Non ha avuto un debutto facile, col fallimento della General Motors, nientedimeno, e una possibile guerra nucleare in Medio Oriente. Ma di più Obama ha fatto di suo: come la mula del Berni, sta sollevando le pietre per inciamparvi dentro. Vittima della stessa voglia di piacere e compiacere che lo ha portato al successo: patronizing è la sua divisa, Obama passerà alla storia come il Buono, ma lo sta mettendo in un imbuto, e con lui il mondo.
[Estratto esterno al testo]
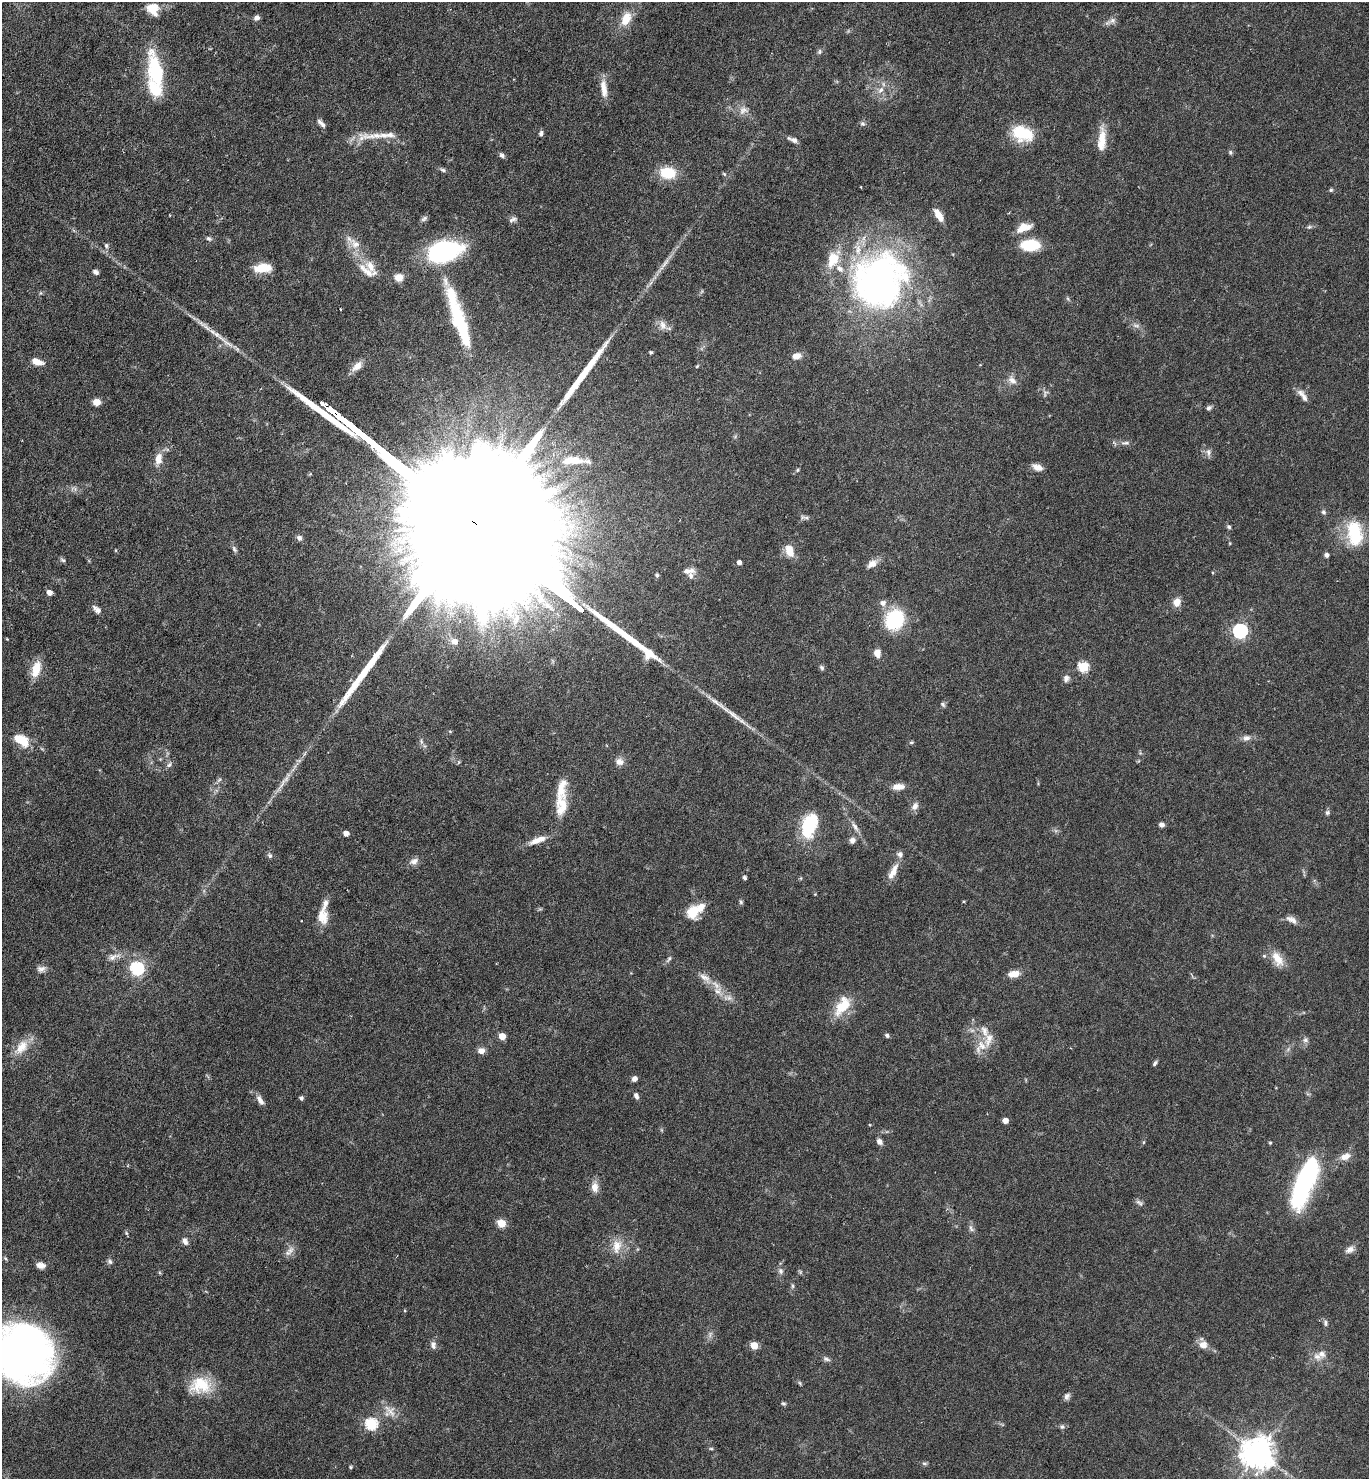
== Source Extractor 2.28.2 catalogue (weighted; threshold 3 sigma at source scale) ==
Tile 11 of 4 x 4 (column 3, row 3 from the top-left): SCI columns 3029-4395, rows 1479-2955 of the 5915 x 5909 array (HDU 1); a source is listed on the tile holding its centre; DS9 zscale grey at full resolution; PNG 1371 x 1481 px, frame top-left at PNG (2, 2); no overlay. Shown black and unused: <1% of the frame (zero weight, under 4 of 7 exposures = <1% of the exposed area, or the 3 px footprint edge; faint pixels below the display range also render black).
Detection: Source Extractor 2.28.2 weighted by HDU 2 'WHT'; one run over the whole footprint, this tile lists its part. Background 0.0575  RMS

Una falsa partenza Obama ha avuto con la crisi. Occupandosi delle banche, che non ne avevano bisogno, mentre invece è tutta l’industria americana che rischia di fermarsi, con la General Motors, l’energia (l’energia verde purtroppo fattura poco), e la stessa informatica. Una falsa partenza ha avuto con la Corea del Nord. Che vuol essere trattata col bastone, e non con gli squittii della signora Clinton. È così che dopo un lungo sonno Pyongyang può di nuovo pensare di annettersi Seul, l’impensabile. Una tripla falsa partenza ha avuto in Medio Oriente.
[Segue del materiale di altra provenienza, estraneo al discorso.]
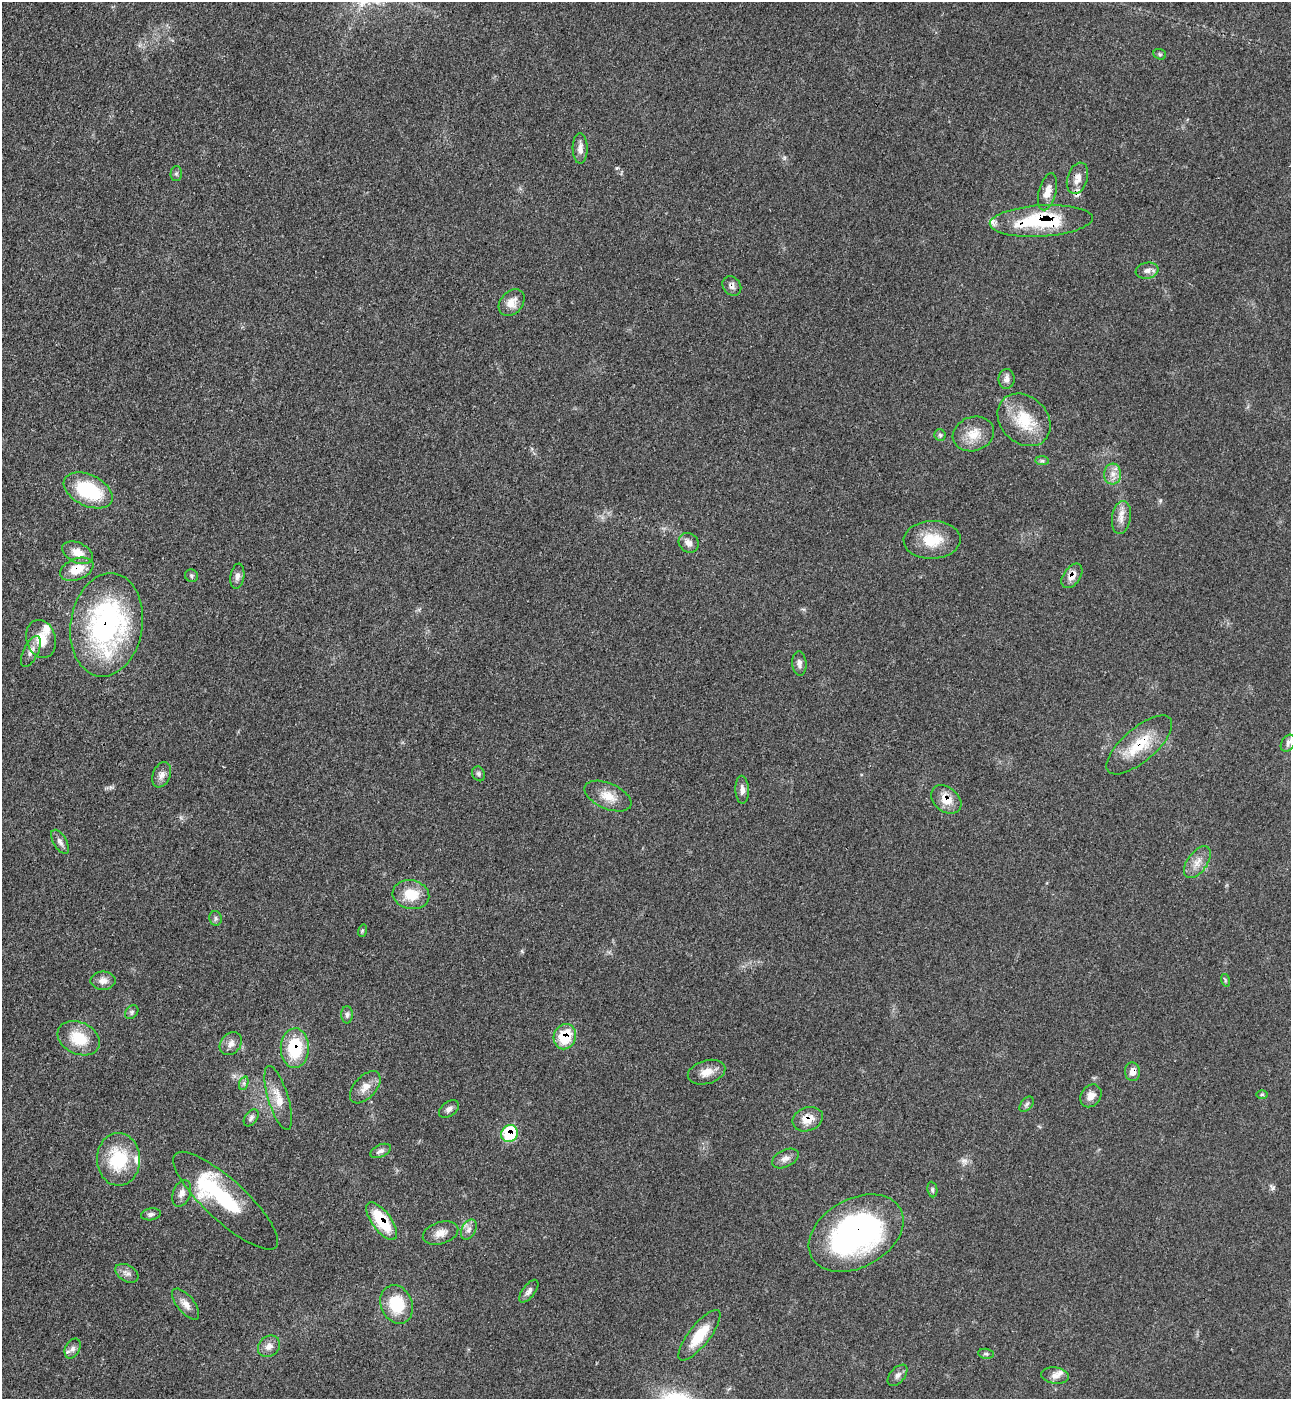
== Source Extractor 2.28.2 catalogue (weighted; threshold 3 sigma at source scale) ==
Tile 11 of 4 x 4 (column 3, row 3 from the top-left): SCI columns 2956-4244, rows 1455-2851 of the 5774 x 5700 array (HDU 1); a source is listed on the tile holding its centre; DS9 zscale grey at full resolution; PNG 1293 x 1401 px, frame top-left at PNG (2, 2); each listed source drawn as its Kron ellipse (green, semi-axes under 4 px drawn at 4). Shown black and unused: <1% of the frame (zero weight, under 3 of 4 exposures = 6% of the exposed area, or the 3 px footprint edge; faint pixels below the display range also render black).
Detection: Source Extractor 2.28.2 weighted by HDU 2 'WHT'; one run over the whole footprint, this tile lists its part. Background 0.0713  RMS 0.0055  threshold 0.0245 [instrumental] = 3 sigma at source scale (4.5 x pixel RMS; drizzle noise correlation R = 1.50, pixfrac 1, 0.05/0.05 arcsec/px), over >= 5 px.
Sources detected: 86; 1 inside a brighter object's white glare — neither listed nor drawn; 4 inside a brighter listed object's ellipse — not listed separately; the other 81 listed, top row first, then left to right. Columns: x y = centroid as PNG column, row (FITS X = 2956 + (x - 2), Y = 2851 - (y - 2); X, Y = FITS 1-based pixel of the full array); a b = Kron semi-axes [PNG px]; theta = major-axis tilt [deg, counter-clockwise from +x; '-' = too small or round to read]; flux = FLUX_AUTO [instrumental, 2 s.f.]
Obama ha convocato il governo israeliano a Washington, per chiedergli uno Stato palestinese. Non era sbagliato. Ma lo è diventato alla seconda mossa, il reverente omaggio ai rais e capataz arabi, col presidente degli Usa che si scomoda apposta per loro. E più per il deferente linguaggio - benché sempre informe, monotono, di chi legge sul “doppio gobbo” laterale, a destra e sinistra alternatamente - che usa in loro omaggio. Sta esaltando cioè il peggio del mondo arabo, e ancora non lo sa, perché è come se chiedesse loro perdono. Gli Stati Uniti non sono in guerra col mondo arabo, che anzi hanno sempre protetto, contro l’Europa, contro il sovietismo, contro la sovversione. Hanno solo protetto anche Israele, come è loro dovere – e come è ancora loro interesse. Il presidente degli Stati Uniti non è il papa e non ha mea culpa da recitare, perché tanto siamo colpevoli. Né ha un dialogo interreligioso da intrattenere. Non ha neanche della crociate da farsi perdonare, o delle scorrerie e avanzate turche da memorizzare, perché no. L’islam è adulto, è ricco, è forte, e quello di cui ha bisogno sono atti conclusivi, non le pacche sulle spalle per ottenerne dei bravo! bis! per il giubilo della piazza, che solo ne alimentano la sterile immarcescibile superbia.
Il risultato immediato è che nessuna pace sarà possibile. Tanto meno quella a due stati che Obama ha decretato prima di mediarla. Perché gli arabi non sono pronti, e Israele ora meno che mai. Un altro presidente, Carter, ha tentato al primo mandato una mediazione, ed ha ottenuto Camp David, il solo buon risultato in una guerra ormai di sessanta anni, la pace fra Israele e Il Cairo. Ma aveva a segretario di Stato un duro, Brzesinski, e non la signora Clinton, che non sembra capire come va il mondo. Fare il primo passo isolando Israele non è prenessa di nessuna trattativa - e uno scenario perfino si intravvede in cui Obama, che tanto ama essere popolare, non sarà rieletto.
Il tributo ai potentati arabi è fatto anche per irritare l’Iran. Un risultato concreto dle suo triplice errore sarà che l’Iran non si arresta e anzi avanza col programma nucleare. Nel mondo degli ayatollah tanta arrendevolezza ha un solo significato: incrementare la diffidenza, e lo spazio di manovra. Non ci vorrà molto per saperlo: dopo le elezioni, anche se faranno eleggere un moderato, non c’è dubbio che incrementeranno il contenzioso nucleare. Non c’era altra ragione per sperimentare due settimane fa il missile a lunga gittata. Che, anche se l’Iran dovesse, in cambio della luna, firmare il trattato di non proliferazione nucleare, comunque resta negli arsenali. Ma Obama non l’ha capito.